Dans un certain nombre de pays émergents ces crypto-devises sont plutôt un moyen de paiement. Au Nigéria, en Argentine ou au Vietnam par exemple, où la monnaie n’est pas stable, le bitcoin est utilisé pour acheter et vendre des biens ou encore transférer ou recevoir des fonds à l’internationale. Dans ces pays, beaucoup de gens n’ont pas de comptes bancaires. Ils ont en revanche presque tous un smartphone et peuvent créer un porte-monnaie virtuel, pour effectuer des transactions en cryptomonnaies, se bancariser en quelque sorte.
On peut aussi spéculer avec les cryptos, comme on peut le faire avec des devises traditionnelles. Acheter quand le cours est bas et revendre quand le cours est haut, et empocher la différence. Il faut pour cela être un investisseur avisé, sinon on peut perdre tous ses deniers.

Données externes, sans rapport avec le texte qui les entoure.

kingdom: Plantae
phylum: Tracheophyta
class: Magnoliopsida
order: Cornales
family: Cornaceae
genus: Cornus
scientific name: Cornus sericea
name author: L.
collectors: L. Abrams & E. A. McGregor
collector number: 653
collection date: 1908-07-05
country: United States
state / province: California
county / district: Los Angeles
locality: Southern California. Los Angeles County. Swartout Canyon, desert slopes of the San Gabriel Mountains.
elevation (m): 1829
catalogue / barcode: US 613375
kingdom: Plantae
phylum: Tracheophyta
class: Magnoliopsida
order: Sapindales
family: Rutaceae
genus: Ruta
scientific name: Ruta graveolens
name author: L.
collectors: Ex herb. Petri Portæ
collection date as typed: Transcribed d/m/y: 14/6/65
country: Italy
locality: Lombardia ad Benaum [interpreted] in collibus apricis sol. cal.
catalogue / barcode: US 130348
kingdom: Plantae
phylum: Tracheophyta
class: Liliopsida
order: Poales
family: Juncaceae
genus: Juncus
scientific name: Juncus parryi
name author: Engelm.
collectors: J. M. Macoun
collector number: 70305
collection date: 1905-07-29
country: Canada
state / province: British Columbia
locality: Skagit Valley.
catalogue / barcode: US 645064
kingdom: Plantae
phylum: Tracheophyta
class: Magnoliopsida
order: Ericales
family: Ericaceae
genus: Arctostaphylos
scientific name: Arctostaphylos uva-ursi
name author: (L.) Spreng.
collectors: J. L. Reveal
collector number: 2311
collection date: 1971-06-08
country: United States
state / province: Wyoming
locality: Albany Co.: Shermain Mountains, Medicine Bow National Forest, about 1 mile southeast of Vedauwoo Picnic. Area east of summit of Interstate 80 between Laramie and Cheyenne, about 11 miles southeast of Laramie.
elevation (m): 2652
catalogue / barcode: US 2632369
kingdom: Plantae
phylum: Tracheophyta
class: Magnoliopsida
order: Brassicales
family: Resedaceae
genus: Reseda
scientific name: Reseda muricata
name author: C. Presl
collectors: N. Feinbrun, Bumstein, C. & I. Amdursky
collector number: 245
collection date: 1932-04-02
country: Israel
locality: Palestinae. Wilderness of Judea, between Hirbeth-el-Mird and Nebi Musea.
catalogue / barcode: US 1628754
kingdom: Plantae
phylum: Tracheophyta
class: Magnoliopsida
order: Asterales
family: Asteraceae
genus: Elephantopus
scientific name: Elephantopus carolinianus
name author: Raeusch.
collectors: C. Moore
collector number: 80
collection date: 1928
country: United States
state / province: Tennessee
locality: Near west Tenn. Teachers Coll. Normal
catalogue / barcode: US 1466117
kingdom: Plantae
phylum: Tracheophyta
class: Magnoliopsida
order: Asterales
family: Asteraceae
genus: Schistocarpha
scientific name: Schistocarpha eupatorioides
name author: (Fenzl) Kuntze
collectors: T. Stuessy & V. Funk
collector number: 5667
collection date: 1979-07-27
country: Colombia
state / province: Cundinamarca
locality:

Il existe aussi des cryptomonnaies stables qui prennent de l’ampleur : les stablecoins. Leurs cours ne varient pas car ils sont indexés à celui d’une devise officielle, le dollar, la plupart du temps. Une unité stablecoin = un dollar. Le plus utilisé est le Tether, le USD Coin, le True USD, le Paxos Standard… Ces stablecoins intéressent les banques, malgré leur hostilité envers les cryptomonnaies.
Où s’achètent et se vendent les cryptomonnaies ?
Elles s’achètent ou se vendent via des plateformes d’échanges, la plupart, en ligne. Il en existe à profusion sur le net, plus ou moins fiables… Certaines, en revanche, sont sécurisées et régulées afin de mieux protéger les investisseurs et de limiter les fraudes : blanchiment d’argent sale, financement de la drogue, du terrorisme. Les plus connues sont : Binance (Hong-Kong) qui propose d’acheter ou d’échanger plus de 600 cryptomonnaies, Etoro (Israël), Coinhouse (France), Bitpanda (Autriche), Kraken ou Coinbase (États-Unis), Cex.io (Royaume-Uni), HitBTC (Chili)… Ces plateformes sont accessibles depuis un ordinateur ou un smartphone. En France, l’AMF, l’Autorité des marchés financiers en France, qui traque les fraudes, a mis à disposition un comparatif des plateformes qu’elle considère sûre, ce qui n’a pas empêché certaines de se faire pirater, et aux utilisateurs de perdre leur argent.
Les cryptomonnaies peuvent aussi s’acheter aux enchères. C’était le cas en mars l’année dernière pour la première fois en France. Une vente judiciaire en ligne de plus de 600 bitcoins a rapporté à l’État 24 millions d’euros. Les autorités les avaient saisis dans le cadre d’une affaire de cybercriminalité.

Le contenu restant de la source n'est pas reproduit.